• _Work task_: Every line below needs to be reproduced exactly.

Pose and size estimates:
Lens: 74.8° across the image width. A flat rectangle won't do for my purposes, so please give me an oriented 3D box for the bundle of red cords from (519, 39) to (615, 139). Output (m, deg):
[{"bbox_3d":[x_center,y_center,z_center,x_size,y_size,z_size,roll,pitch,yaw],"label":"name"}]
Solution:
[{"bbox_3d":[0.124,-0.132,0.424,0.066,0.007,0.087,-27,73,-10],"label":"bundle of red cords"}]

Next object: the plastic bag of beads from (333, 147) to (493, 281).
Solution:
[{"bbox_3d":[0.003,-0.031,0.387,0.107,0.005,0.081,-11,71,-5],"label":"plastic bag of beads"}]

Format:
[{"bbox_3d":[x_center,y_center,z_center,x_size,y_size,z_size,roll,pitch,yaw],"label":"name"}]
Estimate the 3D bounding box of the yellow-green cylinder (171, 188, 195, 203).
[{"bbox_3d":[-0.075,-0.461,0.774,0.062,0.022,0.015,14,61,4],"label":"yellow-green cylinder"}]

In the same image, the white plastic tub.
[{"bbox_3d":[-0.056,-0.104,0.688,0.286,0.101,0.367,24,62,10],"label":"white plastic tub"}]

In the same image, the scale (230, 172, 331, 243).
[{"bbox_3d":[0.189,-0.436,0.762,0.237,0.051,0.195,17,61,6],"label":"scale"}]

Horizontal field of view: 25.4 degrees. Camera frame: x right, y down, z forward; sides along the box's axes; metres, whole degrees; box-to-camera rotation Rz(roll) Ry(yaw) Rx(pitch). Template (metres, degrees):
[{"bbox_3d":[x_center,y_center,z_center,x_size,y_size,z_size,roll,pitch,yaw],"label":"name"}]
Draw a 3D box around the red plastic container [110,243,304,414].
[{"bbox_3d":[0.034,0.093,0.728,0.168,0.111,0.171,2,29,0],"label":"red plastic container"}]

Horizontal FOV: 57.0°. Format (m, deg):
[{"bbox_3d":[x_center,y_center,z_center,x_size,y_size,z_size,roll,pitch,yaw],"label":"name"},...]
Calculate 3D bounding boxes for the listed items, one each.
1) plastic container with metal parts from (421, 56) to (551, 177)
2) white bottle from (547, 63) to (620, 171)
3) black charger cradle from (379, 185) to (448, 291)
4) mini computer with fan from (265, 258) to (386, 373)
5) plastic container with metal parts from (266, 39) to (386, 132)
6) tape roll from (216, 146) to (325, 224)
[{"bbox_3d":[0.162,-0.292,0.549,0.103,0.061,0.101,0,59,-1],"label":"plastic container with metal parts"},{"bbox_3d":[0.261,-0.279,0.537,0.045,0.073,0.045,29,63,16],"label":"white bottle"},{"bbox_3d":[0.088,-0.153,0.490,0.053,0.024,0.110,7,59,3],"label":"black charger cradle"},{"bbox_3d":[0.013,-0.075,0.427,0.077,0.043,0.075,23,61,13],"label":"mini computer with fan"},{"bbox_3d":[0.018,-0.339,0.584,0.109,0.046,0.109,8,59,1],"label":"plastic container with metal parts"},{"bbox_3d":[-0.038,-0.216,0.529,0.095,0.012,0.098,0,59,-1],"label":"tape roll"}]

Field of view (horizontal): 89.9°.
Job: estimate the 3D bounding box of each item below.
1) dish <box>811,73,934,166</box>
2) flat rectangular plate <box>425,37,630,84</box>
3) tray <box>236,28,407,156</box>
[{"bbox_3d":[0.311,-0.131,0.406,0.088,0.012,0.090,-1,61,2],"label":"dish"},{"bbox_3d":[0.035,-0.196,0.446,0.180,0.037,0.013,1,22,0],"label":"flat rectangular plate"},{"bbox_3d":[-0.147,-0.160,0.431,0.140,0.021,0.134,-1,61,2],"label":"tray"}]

• _Completed task_:
Lens: 74.8° across the image width. A flat rectangle won't do for my purposes, so please give me an oriented 3D box for the bundle of red cords from (519, 39) to (615, 139). Output (m, deg):
[{"bbox_3d":[x_center,y_center,z_center,x_size,y_size,z_size,roll,pitch,yaw],"label":"name"}]
Solution:
[{"bbox_3d":[0.124,-0.132,0.424,0.066,0.007,0.087,-27,73,-10],"label":"bundle of red cords"}]

Next object: the plastic bag of beads from (333, 147) to (493, 281).
Solution:
[{"bbox_3d":[0.003,-0.031,0.387,0.107,0.005,0.081,-11,71,-5],"label":"plastic bag of beads"}]

Format:
[{"bbox_3d":[x_center,y_center,z_center,x_size,y_size,z_size,roll,pitch,yaw],"label":"name"}]
Estimate the 3D bounding box of the yellow-green cylinder (171, 188, 195, 203).
[{"bbox_3d":[-0.075,-0.461,0.774,0.062,0.022,0.015,14,61,4],"label":"yellow-green cylinder"}]

In the same image, the white plastic tub.
[{"bbox_3d":[-0.056,-0.104,0.688,0.286,0.101,0.367,24,62,10],"label":"white plastic tub"}]

In the same image, the scale (230, 172, 331, 243).
[{"bbox_3d":[0.189,-0.436,0.762,0.237,0.051,0.195,17,61,6],"label":"scale"}]

Horizontal field of view: 25.4 degrees. Camera frame: x right, y down, z forward; sides along the box's axes; metres, whole degrees; box-to-camera rotation Rz(roll) Ry(yaw) Rx(pitch). Template (metres, degrees):
[{"bbox_3d":[x_center,y_center,z_center,x_size,y_size,z_size,roll,pitch,yaw],"label":"name"}]
Draw a 3D box around the red plastic container [110,243,304,414].
[{"bbox_3d":[0.034,0.093,0.728,0.168,0.111,0.171,2,29,0],"label":"red plastic container"}]

Horizontal FOV: 57.0°. Format (m, deg):
[{"bbox_3d":[x_center,y_center,z_center,x_size,y_size,z_size,roll,pitch,yaw],"label":"name"},...]
Calculate 3D bounding boxes for the listed items, one each.
1) plastic container with metal parts from (421, 56) to (551, 177)
2) white bottle from (547, 63) to (620, 171)
3) black charger cradle from (379, 185) to (448, 291)
4) mini computer with fan from (265, 258) to (386, 373)
5) plastic container with metal parts from (266, 39) to (386, 132)
6) tape roll from (216, 146) to (325, 224)
[{"bbox_3d":[0.162,-0.292,0.549,0.103,0.061,0.101,0,59,-1],"label":"plastic container with metal parts"},{"bbox_3d":[0.261,-0.279,0.537,0.045,0.073,0.045,29,63,16],"label":"white bottle"},{"bbox_3d":[0.088,-0.153,0.490,0.053,0.024,0.110,7,59,3],"label":"black charger cradle"},{"bbox_3d":[0.013,-0.075,0.427,0.077,0.043,0.075,23,61,13],"label":"mini computer with fan"},{"bbox_3d":[0.018,-0.339,0.584,0.109,0.046,0.109,8,59,1],"label":"plastic container with metal parts"},{"bbox_3d":[-0.038,-0.216,0.529,0.095,0.012,0.098,0,59,-1],"label":"tape roll"}]

Field of view (horizontal): 89.9°.
Job: estimate the 3D bounding box of each item below.
1) dish <box>811,73,934,166</box>
2) flat rectangular plate <box>425,37,630,84</box>
3) tray <box>236,28,407,156</box>
[{"bbox_3d":[0.311,-0.131,0.406,0.088,0.012,0.090,-1,61,2],"label":"dish"},{"bbox_3d":[0.035,-0.196,0.446,0.180,0.037,0.013,1,22,0],"label":"flat rectangular plate"},{"bbox_3d":[-0.147,-0.160,0.431,0.140,0.021,0.134,-1,61,2],"label":"tray"}]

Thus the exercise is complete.